Migrants and minorities continue to face inequalities in European societies, for example in education and on the labour market. In her doctoral research led by Professor Dr Ilke Adam, Laura Westerveen of the VUB Institute for European Studies studied how the gap in educational and labour market performance between people with and without a migration background is addressed in Belgian and German policies.
To this purpose, Westerveen identified dominant policy frames in 176 official policy plans in the period 2000 to 2017 in the field of education and employment of the various federal and regional authorities in Belgium and Germany. She examined what is mentioned as the cause of ethno-racial inequality in education and on the labour market, and what solutions are proposed, but also whose responsibility it is considered to be.
The research shows that it is mainly individual deficits of migrants and minorities, such as insufficient language skills or a lack of the appropriate qualifications, that are seen as the cause of ethno-racial inequality. More structural causes, such as racism and discrimination, are almost entirely overlooked. This framing is also reflected in the proposed policy solutions. Here, too, the focus is on language classes and individual competences, and hardly on concrete anti-discrimination measures such as situation testing or positive actions. Westerveen: “Presumably the neoliberal tendency in Europe plays a role in this, in which many essentially structural problems are reduced to individual problems, which are then linked to migration background.”

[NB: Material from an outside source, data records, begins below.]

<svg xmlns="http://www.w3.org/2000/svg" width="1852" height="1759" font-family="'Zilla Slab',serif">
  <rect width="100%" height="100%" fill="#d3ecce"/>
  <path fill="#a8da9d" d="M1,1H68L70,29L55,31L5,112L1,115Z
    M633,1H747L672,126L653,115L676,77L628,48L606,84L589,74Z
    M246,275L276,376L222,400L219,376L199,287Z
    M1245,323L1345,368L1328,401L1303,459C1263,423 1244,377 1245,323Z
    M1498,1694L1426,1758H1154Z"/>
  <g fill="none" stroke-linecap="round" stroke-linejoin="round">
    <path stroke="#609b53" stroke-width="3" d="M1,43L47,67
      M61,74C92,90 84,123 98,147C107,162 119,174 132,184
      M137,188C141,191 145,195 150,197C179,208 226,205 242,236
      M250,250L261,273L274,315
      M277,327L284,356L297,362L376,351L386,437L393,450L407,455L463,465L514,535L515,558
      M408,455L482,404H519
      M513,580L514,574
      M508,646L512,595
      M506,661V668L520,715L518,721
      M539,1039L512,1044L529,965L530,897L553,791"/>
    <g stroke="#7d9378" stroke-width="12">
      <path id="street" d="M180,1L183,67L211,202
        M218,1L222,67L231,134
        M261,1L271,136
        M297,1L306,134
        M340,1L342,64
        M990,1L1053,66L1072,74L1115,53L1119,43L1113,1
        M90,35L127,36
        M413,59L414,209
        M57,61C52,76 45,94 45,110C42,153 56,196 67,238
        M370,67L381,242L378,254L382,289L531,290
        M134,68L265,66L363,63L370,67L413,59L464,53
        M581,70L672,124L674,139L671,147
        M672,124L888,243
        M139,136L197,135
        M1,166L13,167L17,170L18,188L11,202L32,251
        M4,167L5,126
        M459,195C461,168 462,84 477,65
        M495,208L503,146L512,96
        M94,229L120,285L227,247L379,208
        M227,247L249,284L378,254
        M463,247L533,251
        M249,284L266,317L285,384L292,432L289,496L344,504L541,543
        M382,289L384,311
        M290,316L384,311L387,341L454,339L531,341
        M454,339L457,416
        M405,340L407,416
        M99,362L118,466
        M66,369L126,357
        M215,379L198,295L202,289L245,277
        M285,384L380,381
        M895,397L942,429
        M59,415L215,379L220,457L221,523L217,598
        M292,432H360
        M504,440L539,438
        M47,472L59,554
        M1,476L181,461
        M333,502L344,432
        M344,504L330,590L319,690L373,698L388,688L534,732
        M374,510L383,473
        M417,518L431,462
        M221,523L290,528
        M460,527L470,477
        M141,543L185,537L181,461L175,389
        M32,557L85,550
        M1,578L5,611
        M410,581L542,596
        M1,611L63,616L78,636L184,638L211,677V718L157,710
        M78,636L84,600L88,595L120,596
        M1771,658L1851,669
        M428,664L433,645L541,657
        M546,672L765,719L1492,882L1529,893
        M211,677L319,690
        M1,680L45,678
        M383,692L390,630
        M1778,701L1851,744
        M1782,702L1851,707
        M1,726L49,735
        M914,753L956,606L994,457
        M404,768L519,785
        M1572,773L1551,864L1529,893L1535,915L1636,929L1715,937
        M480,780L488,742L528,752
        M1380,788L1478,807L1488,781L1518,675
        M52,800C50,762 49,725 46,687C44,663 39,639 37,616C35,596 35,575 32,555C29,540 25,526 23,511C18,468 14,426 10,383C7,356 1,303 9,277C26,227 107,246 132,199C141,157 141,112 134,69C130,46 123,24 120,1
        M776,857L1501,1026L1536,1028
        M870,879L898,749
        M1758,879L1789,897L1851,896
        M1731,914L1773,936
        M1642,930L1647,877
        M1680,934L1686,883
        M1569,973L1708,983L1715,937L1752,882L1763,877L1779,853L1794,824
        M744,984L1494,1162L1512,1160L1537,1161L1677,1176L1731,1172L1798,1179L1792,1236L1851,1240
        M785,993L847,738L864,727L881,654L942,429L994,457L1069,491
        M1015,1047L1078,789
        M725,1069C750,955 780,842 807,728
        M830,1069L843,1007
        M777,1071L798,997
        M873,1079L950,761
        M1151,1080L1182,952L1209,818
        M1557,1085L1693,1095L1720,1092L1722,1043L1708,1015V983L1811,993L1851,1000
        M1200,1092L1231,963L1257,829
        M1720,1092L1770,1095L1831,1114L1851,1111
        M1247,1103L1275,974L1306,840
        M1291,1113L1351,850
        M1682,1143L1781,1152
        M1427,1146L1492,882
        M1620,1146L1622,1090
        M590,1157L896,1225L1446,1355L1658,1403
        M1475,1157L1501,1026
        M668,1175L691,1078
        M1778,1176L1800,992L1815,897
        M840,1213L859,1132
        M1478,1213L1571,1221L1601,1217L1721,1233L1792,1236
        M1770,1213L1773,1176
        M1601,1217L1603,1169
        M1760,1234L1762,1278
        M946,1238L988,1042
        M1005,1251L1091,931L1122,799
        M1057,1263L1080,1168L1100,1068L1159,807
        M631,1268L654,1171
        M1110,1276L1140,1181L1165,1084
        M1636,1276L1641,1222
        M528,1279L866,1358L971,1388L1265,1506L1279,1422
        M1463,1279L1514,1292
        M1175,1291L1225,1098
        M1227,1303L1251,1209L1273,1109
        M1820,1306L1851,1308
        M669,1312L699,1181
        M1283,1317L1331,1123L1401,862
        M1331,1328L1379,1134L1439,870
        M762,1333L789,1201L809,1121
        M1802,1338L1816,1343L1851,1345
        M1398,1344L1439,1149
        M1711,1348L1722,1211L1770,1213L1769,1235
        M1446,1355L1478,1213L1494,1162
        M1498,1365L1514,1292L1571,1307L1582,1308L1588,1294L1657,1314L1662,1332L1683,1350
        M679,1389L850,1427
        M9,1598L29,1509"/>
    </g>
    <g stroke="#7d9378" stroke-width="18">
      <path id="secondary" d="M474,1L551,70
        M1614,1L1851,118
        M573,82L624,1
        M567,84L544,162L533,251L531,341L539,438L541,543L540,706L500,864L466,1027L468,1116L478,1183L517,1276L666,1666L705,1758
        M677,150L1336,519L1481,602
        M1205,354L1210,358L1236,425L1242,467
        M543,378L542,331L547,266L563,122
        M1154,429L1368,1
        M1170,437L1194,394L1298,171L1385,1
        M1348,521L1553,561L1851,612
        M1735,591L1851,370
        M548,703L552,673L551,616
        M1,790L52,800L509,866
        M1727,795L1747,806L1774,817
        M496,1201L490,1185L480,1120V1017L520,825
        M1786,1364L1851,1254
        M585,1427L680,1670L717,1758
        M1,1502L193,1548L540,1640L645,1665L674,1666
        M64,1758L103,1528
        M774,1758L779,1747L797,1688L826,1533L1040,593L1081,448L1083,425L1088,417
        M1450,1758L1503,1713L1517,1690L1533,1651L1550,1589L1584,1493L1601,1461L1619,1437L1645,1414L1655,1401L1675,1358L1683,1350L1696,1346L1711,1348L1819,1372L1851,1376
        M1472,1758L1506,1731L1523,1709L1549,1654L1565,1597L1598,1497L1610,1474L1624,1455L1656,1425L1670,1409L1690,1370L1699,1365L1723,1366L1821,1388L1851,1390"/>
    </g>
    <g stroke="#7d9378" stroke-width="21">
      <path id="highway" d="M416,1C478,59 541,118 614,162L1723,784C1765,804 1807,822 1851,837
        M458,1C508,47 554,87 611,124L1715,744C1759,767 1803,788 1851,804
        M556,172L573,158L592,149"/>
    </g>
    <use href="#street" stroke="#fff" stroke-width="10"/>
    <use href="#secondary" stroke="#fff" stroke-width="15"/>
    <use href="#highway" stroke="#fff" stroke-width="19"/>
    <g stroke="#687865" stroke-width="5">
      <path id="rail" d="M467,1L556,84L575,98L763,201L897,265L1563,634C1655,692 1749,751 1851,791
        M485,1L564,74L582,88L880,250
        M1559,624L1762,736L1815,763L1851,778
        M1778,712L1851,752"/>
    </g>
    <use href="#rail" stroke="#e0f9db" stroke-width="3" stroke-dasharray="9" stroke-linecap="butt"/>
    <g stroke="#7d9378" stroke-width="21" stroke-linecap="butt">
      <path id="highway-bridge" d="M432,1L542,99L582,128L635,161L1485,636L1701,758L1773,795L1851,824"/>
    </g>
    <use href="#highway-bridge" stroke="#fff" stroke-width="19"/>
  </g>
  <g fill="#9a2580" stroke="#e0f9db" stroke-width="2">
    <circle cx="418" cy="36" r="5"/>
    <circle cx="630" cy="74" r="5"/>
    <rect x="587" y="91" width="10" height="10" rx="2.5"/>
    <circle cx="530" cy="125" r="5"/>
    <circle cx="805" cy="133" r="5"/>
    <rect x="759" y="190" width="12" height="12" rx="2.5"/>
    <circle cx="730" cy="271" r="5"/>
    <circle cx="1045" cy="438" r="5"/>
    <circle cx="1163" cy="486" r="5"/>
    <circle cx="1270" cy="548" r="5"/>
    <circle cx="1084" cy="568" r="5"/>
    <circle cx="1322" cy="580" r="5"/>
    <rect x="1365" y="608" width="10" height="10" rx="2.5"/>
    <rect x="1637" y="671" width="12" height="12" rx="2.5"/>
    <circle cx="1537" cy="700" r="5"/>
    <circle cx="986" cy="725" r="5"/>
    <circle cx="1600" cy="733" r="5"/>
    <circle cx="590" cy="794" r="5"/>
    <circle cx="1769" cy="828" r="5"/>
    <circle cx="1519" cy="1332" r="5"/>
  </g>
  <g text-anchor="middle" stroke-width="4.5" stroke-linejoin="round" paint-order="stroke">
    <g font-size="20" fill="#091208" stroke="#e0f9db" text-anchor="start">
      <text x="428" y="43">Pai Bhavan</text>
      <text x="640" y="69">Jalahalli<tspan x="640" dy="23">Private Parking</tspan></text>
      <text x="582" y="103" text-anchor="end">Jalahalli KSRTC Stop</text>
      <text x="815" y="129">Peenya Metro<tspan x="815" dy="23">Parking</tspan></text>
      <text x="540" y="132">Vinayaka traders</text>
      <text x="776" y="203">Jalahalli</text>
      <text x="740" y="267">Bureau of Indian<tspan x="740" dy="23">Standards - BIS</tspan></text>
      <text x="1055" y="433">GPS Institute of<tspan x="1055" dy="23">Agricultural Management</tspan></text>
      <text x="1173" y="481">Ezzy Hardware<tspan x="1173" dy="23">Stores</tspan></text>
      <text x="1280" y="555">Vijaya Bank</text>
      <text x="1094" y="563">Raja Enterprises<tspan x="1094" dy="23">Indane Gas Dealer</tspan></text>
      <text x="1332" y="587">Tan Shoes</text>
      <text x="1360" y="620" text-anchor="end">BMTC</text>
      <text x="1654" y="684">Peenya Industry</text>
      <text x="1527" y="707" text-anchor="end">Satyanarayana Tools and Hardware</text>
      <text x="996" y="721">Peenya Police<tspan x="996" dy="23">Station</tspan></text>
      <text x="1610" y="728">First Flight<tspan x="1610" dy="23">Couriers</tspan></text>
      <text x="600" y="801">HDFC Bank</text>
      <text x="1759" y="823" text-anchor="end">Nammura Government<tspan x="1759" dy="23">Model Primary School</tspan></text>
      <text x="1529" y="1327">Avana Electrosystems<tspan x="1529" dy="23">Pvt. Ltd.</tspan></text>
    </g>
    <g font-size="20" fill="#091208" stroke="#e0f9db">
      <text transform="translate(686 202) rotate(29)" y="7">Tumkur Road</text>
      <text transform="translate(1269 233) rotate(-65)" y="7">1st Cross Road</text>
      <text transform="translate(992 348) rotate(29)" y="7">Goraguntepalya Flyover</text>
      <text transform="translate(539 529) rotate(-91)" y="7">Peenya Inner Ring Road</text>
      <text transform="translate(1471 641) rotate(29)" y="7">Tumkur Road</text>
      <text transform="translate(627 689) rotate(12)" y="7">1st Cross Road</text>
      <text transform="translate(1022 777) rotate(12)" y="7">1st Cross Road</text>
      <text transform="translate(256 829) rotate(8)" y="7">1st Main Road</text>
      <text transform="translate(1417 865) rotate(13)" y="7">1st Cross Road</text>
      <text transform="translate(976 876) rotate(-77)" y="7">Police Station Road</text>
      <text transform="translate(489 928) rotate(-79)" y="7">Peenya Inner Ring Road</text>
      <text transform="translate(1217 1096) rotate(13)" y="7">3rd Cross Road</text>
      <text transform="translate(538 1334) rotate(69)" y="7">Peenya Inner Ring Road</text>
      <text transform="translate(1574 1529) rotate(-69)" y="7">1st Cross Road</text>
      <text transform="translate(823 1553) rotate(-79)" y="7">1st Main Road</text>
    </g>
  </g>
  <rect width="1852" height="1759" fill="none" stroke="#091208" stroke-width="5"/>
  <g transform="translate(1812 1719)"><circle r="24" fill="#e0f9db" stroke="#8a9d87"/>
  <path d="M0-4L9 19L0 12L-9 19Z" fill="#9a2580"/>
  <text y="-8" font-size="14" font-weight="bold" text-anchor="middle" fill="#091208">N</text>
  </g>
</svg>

Policy differences in Flanders, Wallonia, Germany
According to Westerveen, there are some differences between the discourses of the different authorities: “The biggest difference can be found within the Belgian case. The Flemish discourse points above all to language deficits of people with a migration background. In Francophone Belgium, on the other hand, there is a colour-blind discourse that emphasises socio-economic inequality instead of ethno-racial inequality. While the Belgian federal government also seems to pay some attention to labour market discrimination as a cause of ethno-racial inequality in its policy discourse, this is much less the case in the discourse of the German federal government.”